Alexander was born in Maryville, Tennessee, where he was raised, to Genevra Floreine (née Rankin) and Andrew Lamar Alexander. In high school he was elected Governor of Tennessee Boys State. Alexander graduated with a B.A.
from Vanderbilt University where he was a member of Phi Beta Kappa and Sigma Chi Fraternity in 1962 and from the New York University School of Law in 1965. After graduating from law school, Alexander clerked for United States Court of Appeals for the Fifth Circuit judge John Minor Wisdom in New Orleans from 1965 to 1966. In 1969 Alexander married Honey Buhler, who grew up in Victoria, Texas, and graduated from Smith College of Massachusetts. They had met during a softball game for Senate staff members; he was then a staffer for Senator Howard Baker of Tennessee while she worked for Senator John Tower of Texas. Together they have four children: Drew, Leslee, Kathryn, and Will. He is also a classical and country pianist. Alexander got to put these talents on display in April 2007 when he played piano on singer Patti Page's re-recording of her 1950 hit "Tennessee Waltz." He appeared on the record at the invitation of record executive Mike Curb. Alexander and Page then performed the song live at an April 4 fundraiser for his Senatorial re-election campaign in Nashville's Schermerhorn Symphony Center. He is a member of Sons of the Revolution.
Governor of Tennessee
Even though the Tennessee State Constitution had been amended in early 1978 to allow a governor to succeed himself, Blanton chose not to seek re-election, due to a number of scandals. Alexander once again ran for governor, and made a name for himself by walking 1,000 miles (1,600 km) across the state wearing a red and black plaid shirt. He defeated Knoxville banker Jake Butcher in the November election. In early 1979, a furor ensued over pardons made by Blanton.

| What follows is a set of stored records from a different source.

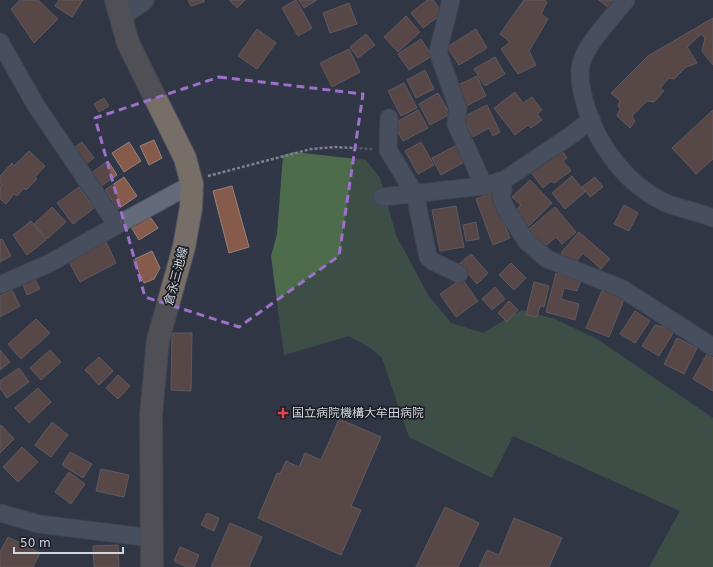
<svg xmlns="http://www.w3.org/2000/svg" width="713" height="567" font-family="'DejaVu Sans','Noto Sans JP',sans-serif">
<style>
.forest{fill:#4d6c4b}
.building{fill:#875b4b;stroke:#97837b}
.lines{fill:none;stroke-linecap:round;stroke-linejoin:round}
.minor-casing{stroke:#505661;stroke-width:19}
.tertiary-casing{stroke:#505661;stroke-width:23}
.secondary-casing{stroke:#505661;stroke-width:24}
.path{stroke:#7e838f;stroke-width:2.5;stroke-dasharray:3 2;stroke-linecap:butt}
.minor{stroke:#636a7b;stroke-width:17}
.tertiary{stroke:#636a7b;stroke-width:21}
.secondary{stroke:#776e68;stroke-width:22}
.marked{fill:none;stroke:#9d70cb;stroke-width:3;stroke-dasharray:8 5;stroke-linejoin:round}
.health-dot{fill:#e0444e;stroke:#1c1f25;stroke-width:1.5}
.labels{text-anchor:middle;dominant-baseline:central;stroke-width:3.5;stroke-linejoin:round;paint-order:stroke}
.street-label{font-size:12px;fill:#d0d5de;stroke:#1c1f25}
.poi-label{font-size:12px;fill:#d0d5de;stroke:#1c1f25;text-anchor:start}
</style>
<rect width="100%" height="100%" fill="#313746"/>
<!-- forest -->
<polygon class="forest" points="294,152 366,160 380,178 396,235 428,295 451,323 483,333 522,310 555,319 597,339 713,418 713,567 649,567 680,511 513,436 492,478 409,437 382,358 369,347 349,336 284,355 271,256 277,234 283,155"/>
<!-- building -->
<g class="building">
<polygon points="20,0 38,0 58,19 34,43 11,9"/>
<polygon points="59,0 83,0 72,17 55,6"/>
<polygon points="188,0 204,0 204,2 191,6"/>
<polygon points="229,0 245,0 237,8"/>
<polygon points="296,0 312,28 298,36 282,8"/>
<polygon points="299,0 317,0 304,8"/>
<polygon points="427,0 433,0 443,13 423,28 411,13"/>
<polygon points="524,0 545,0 547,2 541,14 548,19 529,51 536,65 518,74 501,49 510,42 500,34"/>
<polygon points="599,0 617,0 610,9"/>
<polygon points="349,3 357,24 330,33 323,13"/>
<polygon points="406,16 420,32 398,52 384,37"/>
<polygon points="713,18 713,65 702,51 705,38 701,34 687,47 697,63 686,67 674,79 669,78 660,88 664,91 654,102 647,101 632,116 635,121 630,128 617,116 620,109 618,106 620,101 611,93 648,56"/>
<polygon points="257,29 276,43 257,69 238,56"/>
<polygon points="476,29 487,48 459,65 447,47"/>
<polygon points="366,34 375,45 358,58 350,47"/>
<polygon points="421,39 432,56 409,70 398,54"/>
<polygon points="349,49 360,72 332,87 320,63"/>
<polygon points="495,57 505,74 485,86 474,69"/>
<polygon points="425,70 434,89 416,98 407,80"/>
<polygon points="477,76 486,96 464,107 454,87"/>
<polygon points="404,83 417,108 401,116 388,91"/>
<polygon points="515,92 523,103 532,97 542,110 537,114 542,120 531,128 528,125 515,135 494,108"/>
<polygon points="438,93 450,114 430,125 419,104"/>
<polygon points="104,98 109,106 99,112 94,104"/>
<polygon points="487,105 500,132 493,136 489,128 473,137 463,117"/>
<polygon points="418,110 428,128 403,141 393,124"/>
<polygon points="713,110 713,159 696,174 672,148"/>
<polygon points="154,140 162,158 149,165 140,146"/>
<polygon points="82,142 94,158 83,166 71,150"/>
<polygon points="129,142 141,161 124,172 112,153"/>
<polygon points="421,142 434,165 418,174 405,151"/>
<polygon points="457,145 466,161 441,175 432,158"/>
<polygon points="560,148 567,158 563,161 571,171 554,183 551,181 543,188 530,171"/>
<polygon points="29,151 45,166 35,177 37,179 26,190 24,188 17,196 14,194 6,204 0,199 0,186 2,185 0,183 0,176 12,163 14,166"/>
<polygon points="108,161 117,175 100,187 91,173"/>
<polygon points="572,176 585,192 565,209 552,193"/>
<polygon points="124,177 137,196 118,209 105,190"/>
<polygon points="595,177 603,187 590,197 582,187"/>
<polygon points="530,180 552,203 529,226 515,211 521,205 512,197"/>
<polygon points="232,186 249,247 229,253 213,191"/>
<polygon points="79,187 94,208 73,224 57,203"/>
<polygon points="492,193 510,238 493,245 476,199"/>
<polygon points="624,205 638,213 629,231 614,224"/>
<polygon points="456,206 464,247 440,251 432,210"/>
<polygon points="52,207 66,222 47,239 34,224"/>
<polygon points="555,207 576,232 562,244 556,237 544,247 529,229"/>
<polygon points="148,214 158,228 139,240 130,225"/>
<polygon points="31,221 46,240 27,255 13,235"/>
<polygon points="476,222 479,239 466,241 463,225"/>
<polygon points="579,232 610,259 601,269 583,253 574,264 561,253"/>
<polygon points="2,239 11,256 0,262 0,240"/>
<polygon points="106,242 116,263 80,282 69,262"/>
<polygon points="152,251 160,268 154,279 144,283 133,260"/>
<polygon points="471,254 488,273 477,284 459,264"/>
<polygon points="511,263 526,278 514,290 499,275"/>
<polygon points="556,273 581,280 577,291 564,288 561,299 579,304 575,320 546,312"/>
<polygon points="34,277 40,289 27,295 22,282"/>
<polygon points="462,279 478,301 456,317 440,294"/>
<polygon points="534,282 549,286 544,307 540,306 537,317 526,315"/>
<polygon points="495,287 505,299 492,310 482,299"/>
<polygon points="603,288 625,297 609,337 586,328"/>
<polygon points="12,290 20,306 0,317 0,296"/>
<polygon points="509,301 518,310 507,322 498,313"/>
<polygon points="635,311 650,321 635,343 620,334"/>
<polygon points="36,319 50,333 21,359 8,344"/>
<polygon points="655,325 675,330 659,356 642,346"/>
<polygon points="172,333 192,333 191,391 171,390"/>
<polygon points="677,338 697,348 684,374 664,364"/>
<polygon points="0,350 10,362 0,370"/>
<polygon points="50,350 61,362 41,380 30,368"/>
<polygon points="707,354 713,358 713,391 693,379"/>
<polygon points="99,357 113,371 99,385 85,370"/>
<polygon points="19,368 29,382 7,398 0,388 0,381"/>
<polygon points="118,375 130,386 118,399 106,388"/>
<polygon points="38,388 51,402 29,423 15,408"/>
<polygon points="339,419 381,437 351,506 361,510 341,555 258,518 277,473 280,474 286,461 299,467 305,453 321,460"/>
<polygon points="52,422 68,435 51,457 35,445"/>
<polygon points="1,425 14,439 0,453 0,427"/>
<polygon points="22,447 38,462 18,482 3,467"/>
<polygon points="70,452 92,464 83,478 62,465"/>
<polygon points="101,469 129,475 124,497 96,491"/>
<polygon points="69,472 85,484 71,504 55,492"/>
<polygon points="445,507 479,523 458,567 416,567"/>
<polygon points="207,513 219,518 214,531 201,525"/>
<polygon points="514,518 562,538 549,567 479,567 487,550 499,555"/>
<polygon points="230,523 262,537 249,567 211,567"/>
<polygon points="8,537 40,553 33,567 0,567 0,552"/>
<polygon points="118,545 119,567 94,567 93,546"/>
<polygon points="180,547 199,555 194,567 187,567 174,561"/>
</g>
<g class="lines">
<!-- minor casing -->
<g class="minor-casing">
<g id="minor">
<polyline points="451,0 438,52 458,108 456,124 484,186"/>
<path d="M626,0C614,15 589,41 583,58C578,69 580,81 582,91C591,136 622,182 664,202C669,205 676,206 681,208C692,211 703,214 713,218"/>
<polyline points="0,42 35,104 117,225"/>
<polyline points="389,118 388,150 415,194 428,257 434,262 459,274"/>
<polyline points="503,189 501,198 506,209 526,241 547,259 621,288 713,347"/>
<polyline points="382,197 484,186 504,180 573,134 591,119"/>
<polyline points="0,285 50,263 117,225 192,184"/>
<polyline points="0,513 39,524 152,538"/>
</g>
</g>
<!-- tertiary casing -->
<g class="tertiary-casing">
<polyline id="tertiary" points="121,15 143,0"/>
</g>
<!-- secondary casing -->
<g class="secondary-casing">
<polyline id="secondary" points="116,0 128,43 185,158 192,184 191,208 184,247 158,340 151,415 152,567"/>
</g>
<!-- path -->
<polyline class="path" points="208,176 311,149 335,147 374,149"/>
<!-- minor -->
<use href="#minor" class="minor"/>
<!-- tertiary -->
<use href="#tertiary" class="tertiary"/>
<!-- secondary -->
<use href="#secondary" class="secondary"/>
</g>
<!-- marked area -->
<path d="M0 0H713V567H0ZM219,77L363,94L339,256L239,327L145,297L95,118Z" fill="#313746" fill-opacity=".55" fill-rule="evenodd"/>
<path class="marked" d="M219,77L363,94L339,256L239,327L145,297L95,118Z"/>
<!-- markers -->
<path class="health-dot" d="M281 407h4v4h4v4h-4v4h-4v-4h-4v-4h4z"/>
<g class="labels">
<!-- street labels -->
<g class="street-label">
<text transform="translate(176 276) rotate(-75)">倉永三池線</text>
</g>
<!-- poi labels -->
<g class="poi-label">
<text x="292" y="413">国立病院機構大牟田病院</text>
</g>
</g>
<!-- scale -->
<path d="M14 547v6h109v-6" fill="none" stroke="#d0d5de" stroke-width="2"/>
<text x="20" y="547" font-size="12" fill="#d0d5de" stroke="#1c1f25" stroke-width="3" paint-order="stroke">50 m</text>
</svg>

Since the state constitution is somewhat vague on when a governor must be sworn in, several political leaders from both parties, including Lieutenant Governor John S. Wilder and State House Speaker Ned McWherter, arranged for Alexander to be sworn in three days earlier than the traditional inauguration day. Wilder later called the move "impeachment Tennessee-style." Alexander made history by becoming the first Tennessee governor reelected to a second 4-year term (after the 1978 amendment, see above) by defeating Knoxville mayor Randy Tyree in the 1982 election, carrying almost 70% of Knox County. Since that time, every Tennessee Governor has been elected to consecutive terms. During his second term, he served as chairman of the National Governors Association from 1985 to 1986. After opting out of the 1984 U.S. Senate contest for the open seat of retiring Majority Leader Howard Baker, Alexander was constitutionally ineligible for a third term and stepped down from the governorship in January 1987.
2008 Re-election campaign
In April 2007, Alexander announced he would run for re-election to the Senate in 2008. Alexander was favored throughout the entire campaign, due to his long history in Tennessee politics and a disorganized Democratic opposition. His rivals were former state Democratic Party Chairman Bob Tuke, who won a heated primary, and Libertarian candidate Daniel T. Lewis. Alexander won reelection in a landslide, taking 65 percent of the vote to Tuke's 32 percent.
Alexander also carried all but one of Tennessee's 95 counties; he lost only in majority-black Haywood County in western Tennessee. He won the normally Democratic strongholds of Davidson and Shelby counties—home to Nashville and Memphis, respectively. Alexander also benefited from the coattails of John McCain's solid victory statewide in the Presidential race.